### WRITTEN INSTRUCTION 1
According to the article on WebSockets for chat platforms, why is the technique called HTTP Long-Polling?
### WRITTEN INSTRUCTION 2
Pick up the article on WebSockets for chat platforms after its final sentence and write the next part.

### PAGE EXCERPT
++++

Leveraging Web sockets for powering chat platforms

Image source: https://res.cloudinary.com/dn1j6dpd7/image/upload/v1615368957/help/LiveChat_Lite.png

Http Long polling vs WebSocket for Chat-Based Platforms?

Consider a client and a server, the client can make a request to the server for the data using the HTTP request. Then the client waits for the server to provide the response. There will be a connection opened till the server has a response to send back. As the connection is open for a long time, that’s why we call it HTTP Long-Polling.

As soon the server has the response, it sends it back to the client and the connection gets closed. And the client makes another request and waits for the response, and this keeps on going in this way again and again.
The client keeps making the request at regular intervals.

Http Long-polling

There is a timeout for each request. So, when the client gets a response or a timeout occurs, the connection gets closed, then the client makes a new request, and starts waiting for the next response.

Long polling can be a bad choice for a large-scale chat system due to following reasons:

1- Resource intensive: The response can be empty because the server might not have any updates which are useful for the client. In that case, most of the requests might get an empty response. And in a few of the requests, the client gets the updates that are useful. So, there could be a massive portion of the network traffic dedicated to many unnecessary network calls.

2- Scalability: For each request or say for 100 requests a new connection or 100 new connections are established and then closed.

3- Decreased performance: As the number of open connections increases, the server’s resources will be strained, leading to slower response times and decreased system performance.
This can make it difficult to add new features or scale the system to accommodate more users.

++++

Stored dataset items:
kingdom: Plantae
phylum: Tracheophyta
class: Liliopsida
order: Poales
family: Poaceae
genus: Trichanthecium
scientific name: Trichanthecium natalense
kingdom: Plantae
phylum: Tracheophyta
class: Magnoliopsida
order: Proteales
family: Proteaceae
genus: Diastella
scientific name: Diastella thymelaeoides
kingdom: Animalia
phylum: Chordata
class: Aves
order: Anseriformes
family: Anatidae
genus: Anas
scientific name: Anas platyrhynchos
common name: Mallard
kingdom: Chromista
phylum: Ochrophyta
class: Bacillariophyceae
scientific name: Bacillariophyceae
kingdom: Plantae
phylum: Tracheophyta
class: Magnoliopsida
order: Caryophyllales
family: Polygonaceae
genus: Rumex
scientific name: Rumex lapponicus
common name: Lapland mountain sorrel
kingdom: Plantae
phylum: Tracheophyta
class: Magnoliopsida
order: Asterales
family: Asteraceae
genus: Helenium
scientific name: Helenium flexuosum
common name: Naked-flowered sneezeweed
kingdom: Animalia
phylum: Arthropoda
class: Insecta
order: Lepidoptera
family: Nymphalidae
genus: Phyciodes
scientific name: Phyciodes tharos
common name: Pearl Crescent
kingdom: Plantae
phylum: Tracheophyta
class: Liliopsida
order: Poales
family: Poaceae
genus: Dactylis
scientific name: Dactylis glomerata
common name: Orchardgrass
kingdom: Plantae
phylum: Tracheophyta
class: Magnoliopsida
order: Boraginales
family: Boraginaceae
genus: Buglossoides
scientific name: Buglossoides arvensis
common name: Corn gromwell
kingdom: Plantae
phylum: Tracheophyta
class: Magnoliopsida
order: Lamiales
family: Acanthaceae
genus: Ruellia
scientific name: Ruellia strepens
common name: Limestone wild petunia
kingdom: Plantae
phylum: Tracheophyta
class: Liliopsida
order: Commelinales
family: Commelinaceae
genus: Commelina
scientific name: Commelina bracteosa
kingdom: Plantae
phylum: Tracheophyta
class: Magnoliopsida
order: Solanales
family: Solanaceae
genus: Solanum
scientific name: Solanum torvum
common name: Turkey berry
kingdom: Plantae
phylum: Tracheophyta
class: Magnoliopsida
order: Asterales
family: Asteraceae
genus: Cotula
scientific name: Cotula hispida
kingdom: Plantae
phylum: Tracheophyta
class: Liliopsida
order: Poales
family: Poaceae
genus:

++++

### EXERCISE ANSWER 1
It is called that because the connection stays open for a long time, until the server has a response to send back.

### EXERCISE ANSWER 2
A WebSocket is a persistent connection between a client and a server. WebSocket provides a bidirectional, full-duplex communications channel that operates over HTTP through a single TCP/IP socket connection. At its core, the WebSocket protocol facilitates message passing between a client and server. The WebSocket endpoint is represented as ws:// or wss://.

First, the client does the WebSocket handshaking with the server, then, the TCP connection gets established between the server and the client through the WebSocket. The way in which socket works is slightly different from how HTTP works, the status code 101 denotes the switching protocol in WebSocket.

Once established, the channel is kept open, offering a fast connection with low latency.

This reduces the overhead of handshaking repeatedly, as we do the handshaking only once at the beginning. This way it reduces the overhead.

WebSocket connection

Once a successful connection between the client and server is established, either of them can send data, being independent of each other, which continues unless either of the parties closes the connection. Thereby offering bi-directional communication.

WebSocket is great for real-time and long-lived communications and low-latency interactions. HTTP is great for occasional data exchange and interactions initiated by the client.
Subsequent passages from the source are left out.